La legislazione italiana in merito poggia sul Trattato di Roma, firmato nel 1957 e confluito poi nel Trattato sul Funzionamento dell’Unione Europea (TFUE) e nell’Accordo sullo Spazio Economico Europeo (ASEE). Vengono proibiti tutti gli accordi tra imprese, tutte le decisioni di associazioni di imprese e tutte le pratiche concordate che possano pregiudicare il commercio tra Stati membri e che abbiano per oggetto o per effetto di impedire, restringere o falsare il gioco della concorrenza all’interno del mercato interno.

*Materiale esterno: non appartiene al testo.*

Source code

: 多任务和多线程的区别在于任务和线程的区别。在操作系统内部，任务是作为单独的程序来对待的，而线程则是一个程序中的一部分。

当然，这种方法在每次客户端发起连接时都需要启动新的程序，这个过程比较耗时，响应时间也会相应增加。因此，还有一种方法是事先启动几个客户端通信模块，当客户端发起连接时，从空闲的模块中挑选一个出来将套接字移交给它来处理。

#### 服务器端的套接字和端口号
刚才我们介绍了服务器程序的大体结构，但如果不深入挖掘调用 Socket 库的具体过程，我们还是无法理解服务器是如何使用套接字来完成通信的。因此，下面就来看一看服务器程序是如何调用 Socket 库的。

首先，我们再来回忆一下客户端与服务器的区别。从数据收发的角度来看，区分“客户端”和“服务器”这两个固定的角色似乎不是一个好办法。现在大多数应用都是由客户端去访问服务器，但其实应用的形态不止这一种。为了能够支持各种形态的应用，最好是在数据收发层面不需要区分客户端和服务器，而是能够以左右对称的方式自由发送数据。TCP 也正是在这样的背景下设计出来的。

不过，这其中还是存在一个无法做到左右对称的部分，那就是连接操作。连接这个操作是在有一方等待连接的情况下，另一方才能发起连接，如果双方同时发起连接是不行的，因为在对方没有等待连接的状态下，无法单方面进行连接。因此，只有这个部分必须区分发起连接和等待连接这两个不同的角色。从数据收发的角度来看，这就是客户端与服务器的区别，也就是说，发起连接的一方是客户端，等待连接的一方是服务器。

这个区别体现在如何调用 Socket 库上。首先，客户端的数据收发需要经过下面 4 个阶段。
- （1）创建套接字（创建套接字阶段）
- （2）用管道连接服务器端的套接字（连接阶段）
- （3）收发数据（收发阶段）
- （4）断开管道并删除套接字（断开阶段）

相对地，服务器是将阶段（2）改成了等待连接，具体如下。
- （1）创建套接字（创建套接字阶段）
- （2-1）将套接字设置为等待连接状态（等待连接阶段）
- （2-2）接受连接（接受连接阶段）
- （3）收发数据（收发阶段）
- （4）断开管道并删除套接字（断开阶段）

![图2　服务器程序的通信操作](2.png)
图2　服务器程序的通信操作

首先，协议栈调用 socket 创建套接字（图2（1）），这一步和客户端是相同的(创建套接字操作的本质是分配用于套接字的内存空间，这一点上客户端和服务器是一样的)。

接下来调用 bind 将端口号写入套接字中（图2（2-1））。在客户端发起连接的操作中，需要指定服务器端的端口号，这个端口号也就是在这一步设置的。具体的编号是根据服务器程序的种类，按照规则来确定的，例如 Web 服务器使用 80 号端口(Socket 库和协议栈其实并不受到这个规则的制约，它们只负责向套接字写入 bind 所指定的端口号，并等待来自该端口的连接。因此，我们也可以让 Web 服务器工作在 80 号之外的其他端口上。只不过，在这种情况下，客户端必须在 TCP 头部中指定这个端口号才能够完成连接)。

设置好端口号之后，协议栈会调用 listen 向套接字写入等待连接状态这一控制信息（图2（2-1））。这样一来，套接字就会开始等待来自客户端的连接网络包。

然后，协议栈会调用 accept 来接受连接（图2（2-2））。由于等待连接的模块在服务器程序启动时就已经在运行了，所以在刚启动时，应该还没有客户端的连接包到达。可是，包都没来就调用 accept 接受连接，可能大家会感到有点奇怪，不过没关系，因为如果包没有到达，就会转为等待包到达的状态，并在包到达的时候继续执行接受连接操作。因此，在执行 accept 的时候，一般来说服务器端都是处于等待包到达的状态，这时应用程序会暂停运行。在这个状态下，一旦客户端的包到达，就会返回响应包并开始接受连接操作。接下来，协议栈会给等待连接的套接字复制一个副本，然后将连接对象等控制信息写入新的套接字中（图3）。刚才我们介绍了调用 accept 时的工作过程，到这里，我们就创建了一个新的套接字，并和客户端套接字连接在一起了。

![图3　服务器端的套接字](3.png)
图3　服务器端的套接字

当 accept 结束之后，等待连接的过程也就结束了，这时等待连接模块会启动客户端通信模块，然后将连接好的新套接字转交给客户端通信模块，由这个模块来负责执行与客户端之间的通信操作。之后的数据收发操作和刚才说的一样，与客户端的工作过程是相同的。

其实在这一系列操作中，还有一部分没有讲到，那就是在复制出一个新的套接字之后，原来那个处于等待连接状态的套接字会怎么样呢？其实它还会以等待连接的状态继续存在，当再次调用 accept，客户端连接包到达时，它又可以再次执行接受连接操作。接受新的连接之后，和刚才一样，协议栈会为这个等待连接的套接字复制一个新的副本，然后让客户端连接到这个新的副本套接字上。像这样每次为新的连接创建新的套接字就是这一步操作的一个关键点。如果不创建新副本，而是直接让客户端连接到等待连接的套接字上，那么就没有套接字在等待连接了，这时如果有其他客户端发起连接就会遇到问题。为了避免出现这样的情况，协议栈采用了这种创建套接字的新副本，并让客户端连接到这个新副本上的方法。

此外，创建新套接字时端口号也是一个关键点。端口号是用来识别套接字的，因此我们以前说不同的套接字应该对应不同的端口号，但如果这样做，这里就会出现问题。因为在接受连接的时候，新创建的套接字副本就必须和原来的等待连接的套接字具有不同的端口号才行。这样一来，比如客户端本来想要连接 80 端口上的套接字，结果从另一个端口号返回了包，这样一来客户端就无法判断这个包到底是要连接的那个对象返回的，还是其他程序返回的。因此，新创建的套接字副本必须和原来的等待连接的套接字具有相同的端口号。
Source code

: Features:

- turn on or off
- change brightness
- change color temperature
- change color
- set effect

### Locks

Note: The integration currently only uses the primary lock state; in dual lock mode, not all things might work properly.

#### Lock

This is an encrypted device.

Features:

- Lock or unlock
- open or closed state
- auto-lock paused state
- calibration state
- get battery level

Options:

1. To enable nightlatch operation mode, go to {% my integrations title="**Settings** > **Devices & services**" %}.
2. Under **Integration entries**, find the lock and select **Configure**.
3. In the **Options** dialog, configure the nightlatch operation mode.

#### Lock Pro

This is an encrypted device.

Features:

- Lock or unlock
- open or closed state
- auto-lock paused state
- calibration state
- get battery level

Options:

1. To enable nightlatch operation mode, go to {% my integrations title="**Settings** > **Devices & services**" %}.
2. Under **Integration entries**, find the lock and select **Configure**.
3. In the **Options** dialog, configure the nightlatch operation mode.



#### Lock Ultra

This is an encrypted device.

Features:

In Italia alle decisioni in materia partecipa l’Autorità Garante della Concorrenza e del Mercato, che ha compiti consultivi e di vigilanza. Non sono rari gli episodi che hanno visto autorità di vigilanza e analisti sottolineare come la collusione algoritmi- ca sia potenzialmente in grado di aggirare la tutela offerta dall’art. 101 del TFUE. Le preoccupazioni derivano dal fatto che la collusione fra algoritmi è ritenuta assimilabile alla collusione tacita. Ad esempio, in una proposta di riforma avanzata dalla Commissione Europea (2020) viene riconosciuto che tra i problemi strutturali che le norme dell’articolo 101 del TFUE non riescono a contrastare vi è il crescente rischio di collusioni tacite causato dalle soluzioni tecnologiche basate su algoritmi. Come fare, quindi, a portare la collusione algoritmica sotto l’ambito di applicazione della normativa antitrust? Legislatori e letteratura scientifica hanno proposto soluzioni diverse e non mutualmente esclusive, che sono però ancora lungi dall’essere concretamente definite. Una risposta drastica potrebbe essere quella di vietare espressamente l’utilizzo di alcune famiglie di algoritmi. Questo approccio presta però potenzialmente il fianco al continuo sviluppo di nuovi algoritmi, che potrebbero differire considerevolmente da quelli vietati e sfuggirebbero così alla legge, rendendo necessario aggiornarne periodicamente il testo. La Commissione Europea (2020) ipotizza la possibilità di attribuire alle autorità antitrust il potere di effettuare “test che permettano di intervenire in presenza di una minaccia strutturale che limita la competizione” (opzione legislativa n. 3). Un’altra possibile soluzione, proposta da Harrington Jr. (2019), consiste nel rendere le aziende legalmente responsabili delle regole di prezzo adottate dalle loro IA. L’idea alla base di questa proposta è quella che la collusione algoritmica non vada accostata alla collusione tacita. Infatti, se nei mercati “tradizionali” le imprese agiscono razionalmente sulla base delle condizioni del mercato in cui operano, nei nuovi mercati digitali esse creano invece consapevolmente le condizioni che permettono ai loro algoritmi di colludere.

Conclusioni

Nel momento in cui un’impresa sceglie di utilizzare un’IA per massimizzare i profitti, facendole monitorare le condizioni di mercato e facendola reagire alle strategie dei concorrenti, e sapendo inoltre che le altre imprese stanno facendo lo stesso, essa sta contribuendo consapevolmente al manifestarsi della collusione algoritmica. La responsabilità legale delle imprese per la condotta delle IA fornirebbe alle prime un incentivo a monitorare il comportamento delle seconde, con effetti positivi in termini di prevenzione della collusione.